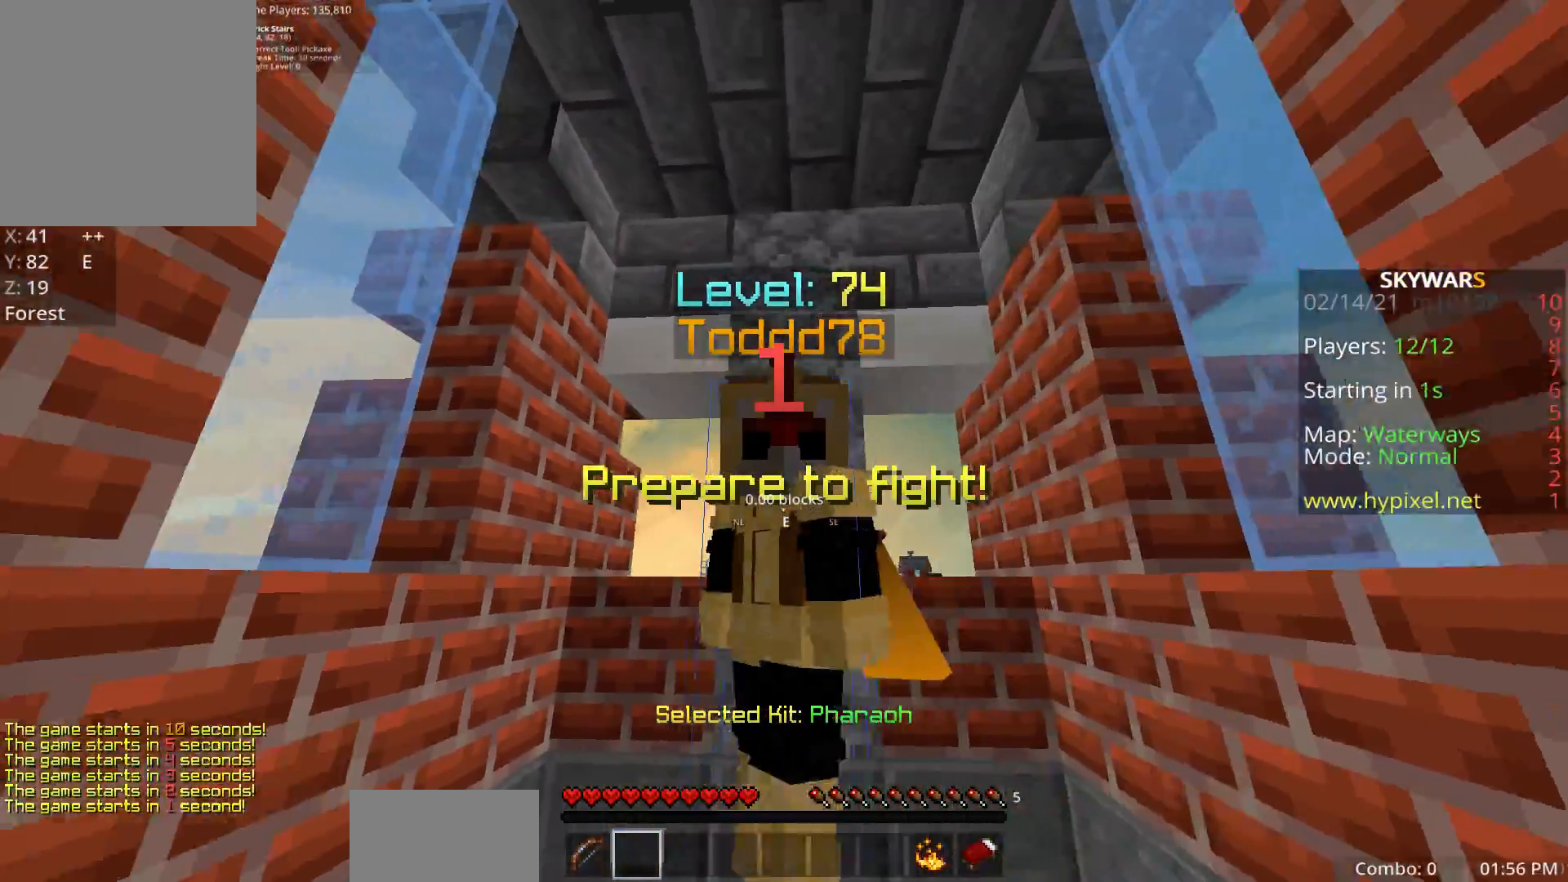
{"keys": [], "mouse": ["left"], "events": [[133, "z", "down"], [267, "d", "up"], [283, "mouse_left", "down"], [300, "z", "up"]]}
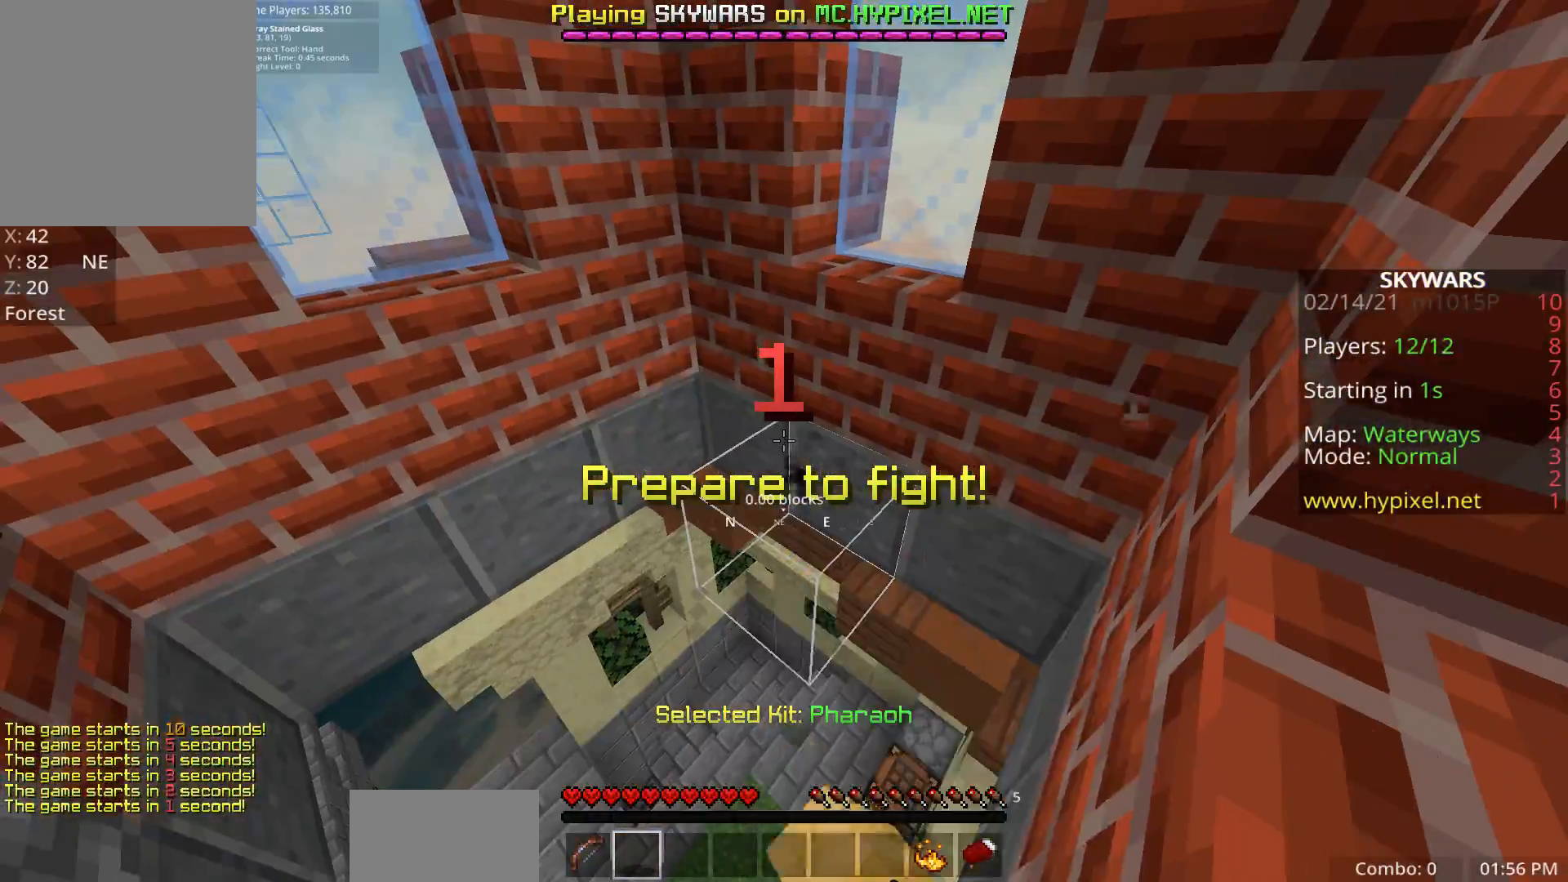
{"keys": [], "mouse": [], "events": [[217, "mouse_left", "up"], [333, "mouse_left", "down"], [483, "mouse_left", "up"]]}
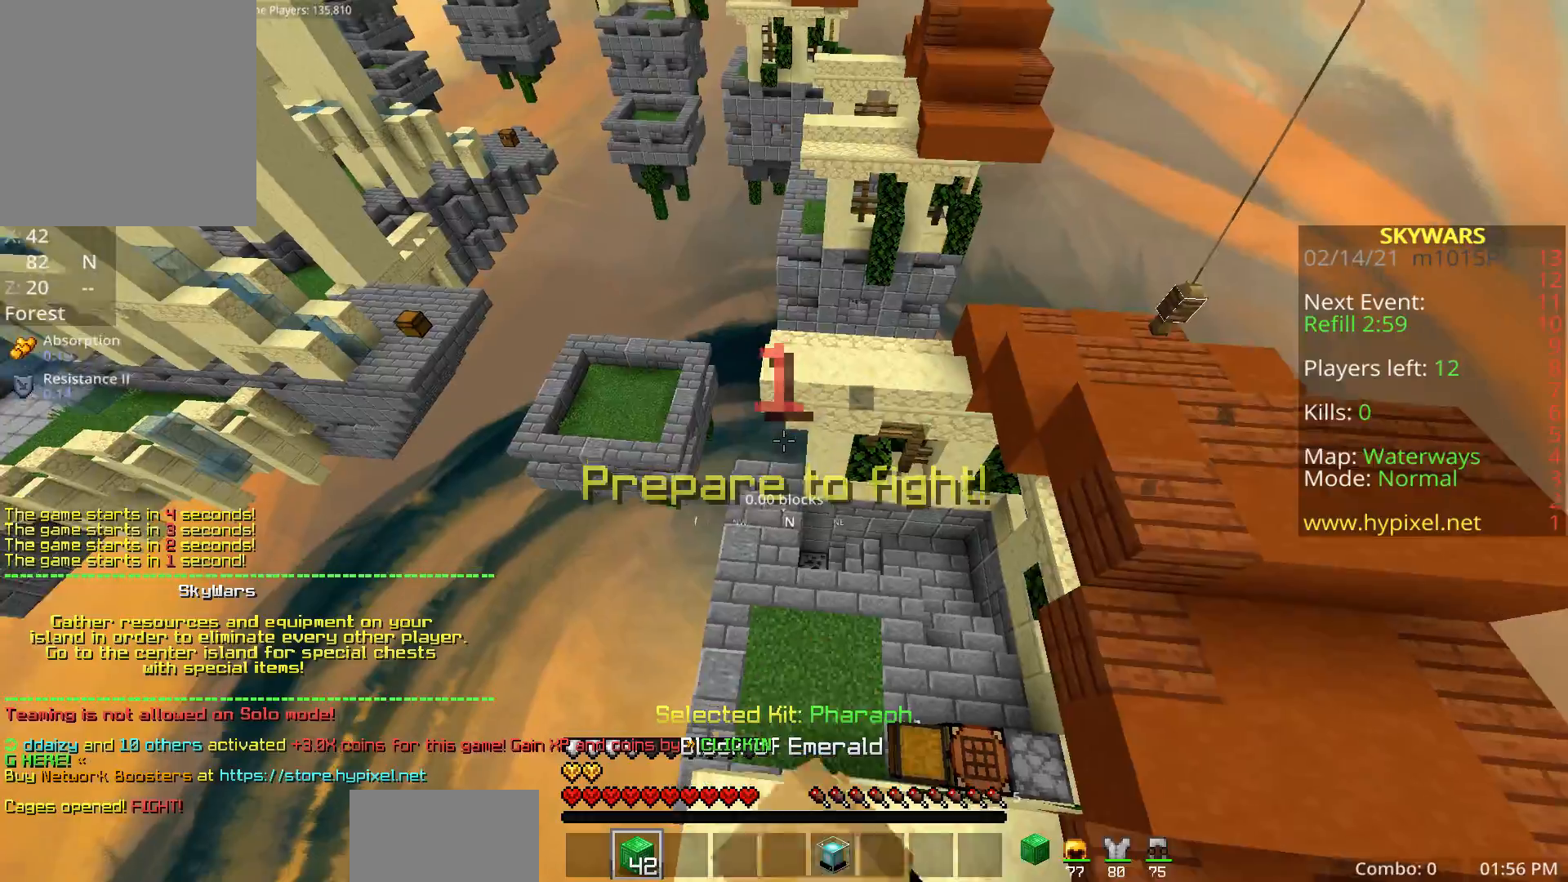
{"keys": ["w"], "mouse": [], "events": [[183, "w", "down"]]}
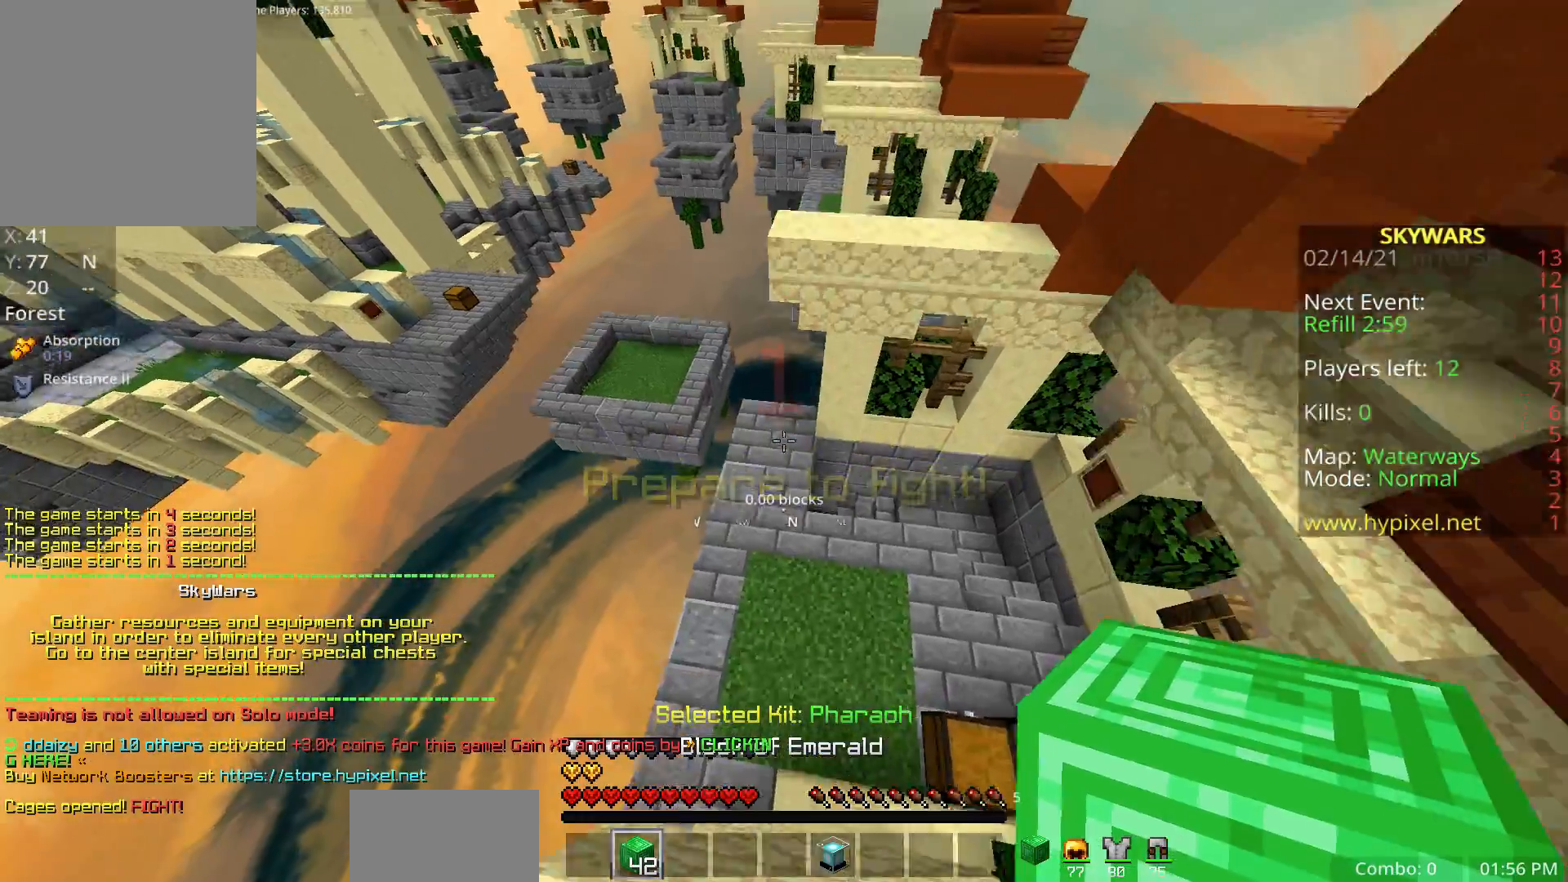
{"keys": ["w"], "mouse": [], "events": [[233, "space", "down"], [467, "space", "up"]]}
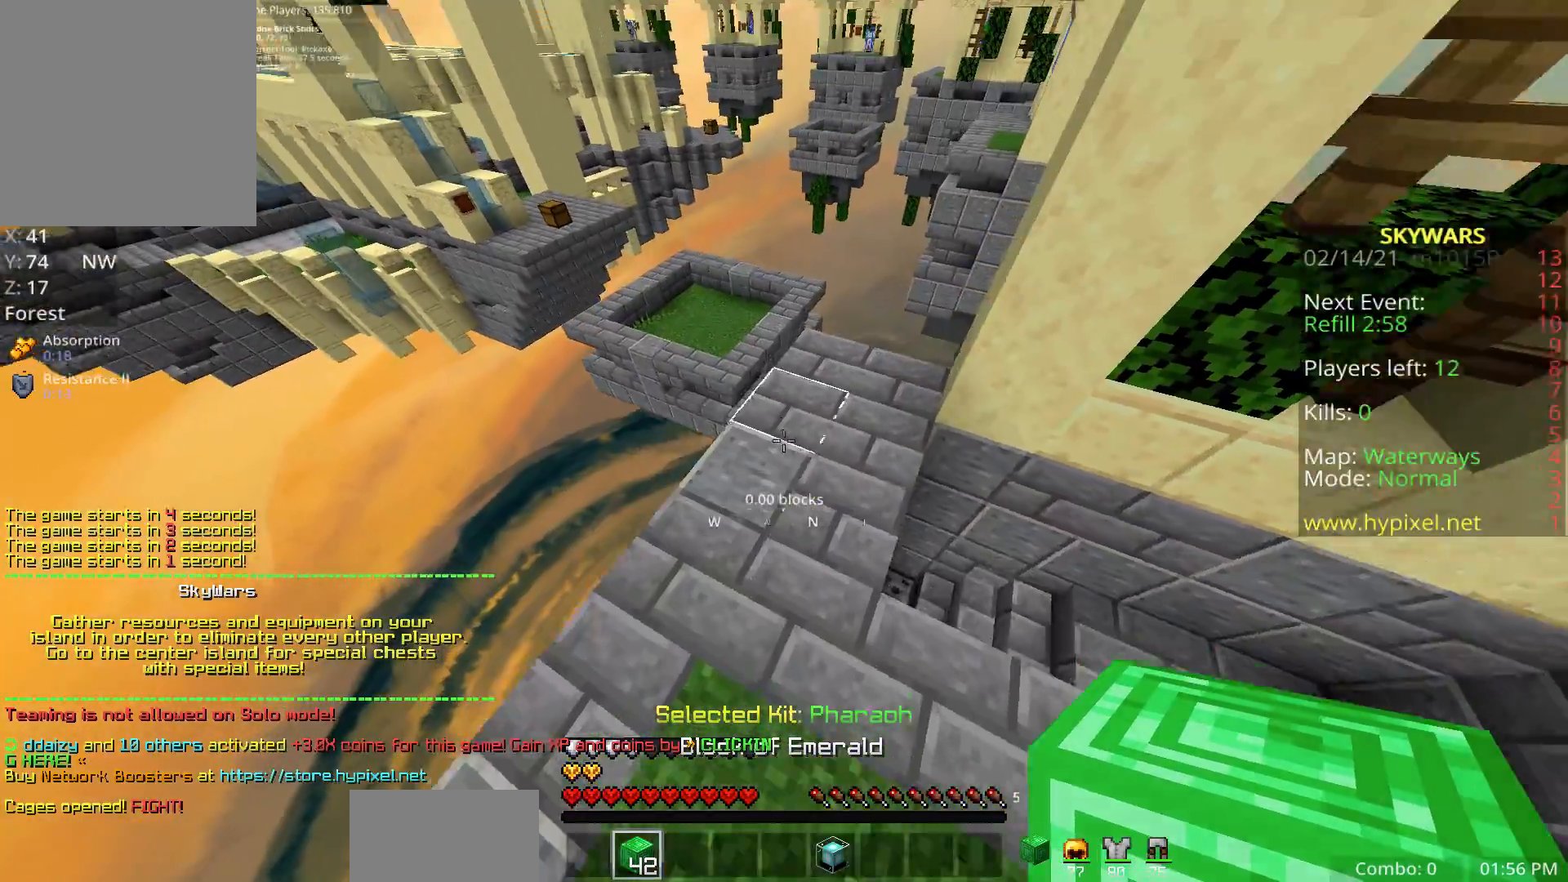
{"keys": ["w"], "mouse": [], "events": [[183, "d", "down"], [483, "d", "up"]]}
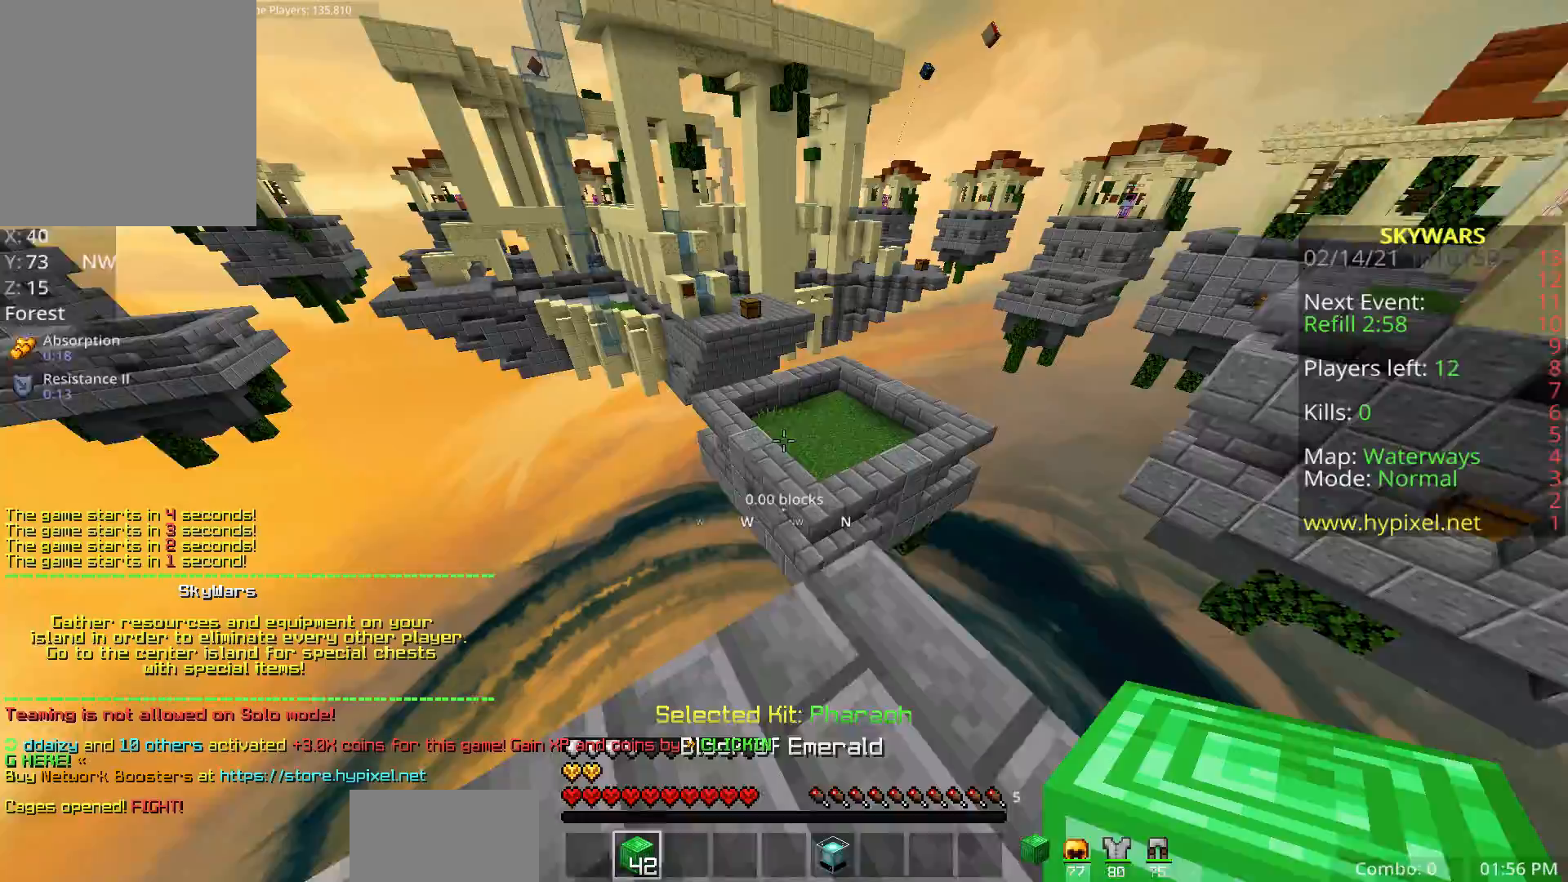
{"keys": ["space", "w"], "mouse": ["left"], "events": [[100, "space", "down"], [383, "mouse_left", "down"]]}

• Required action:
Leaving the pictures aside, output each entry above exactly as written.

• Completed exercise:
{"keys": [], "mouse": ["left"], "events": [[133, "z", "down"], [267, "d", "up"], [283, "mouse_left", "down"], [300, "z", "up"]]}
{"keys": [], "mouse": [], "events": [[217, "mouse_left", "up"], [333, "mouse_left", "down"], [483, "mouse_left", "up"]]}
{"keys": ["w"], "mouse": [], "events": [[183, "w", "down"]]}
{"keys": ["w"], "mouse": [], "events": [[233, "space", "down"], [467, "space", "up"]]}
{"keys": ["w"], "mouse": [], "events": [[183, "d", "down"], [483, "d", "up"]]}
{"keys": ["space", "w"], "mouse": ["left"], "events": [[100, "space", "down"], [383, "mouse_left", "down"]]}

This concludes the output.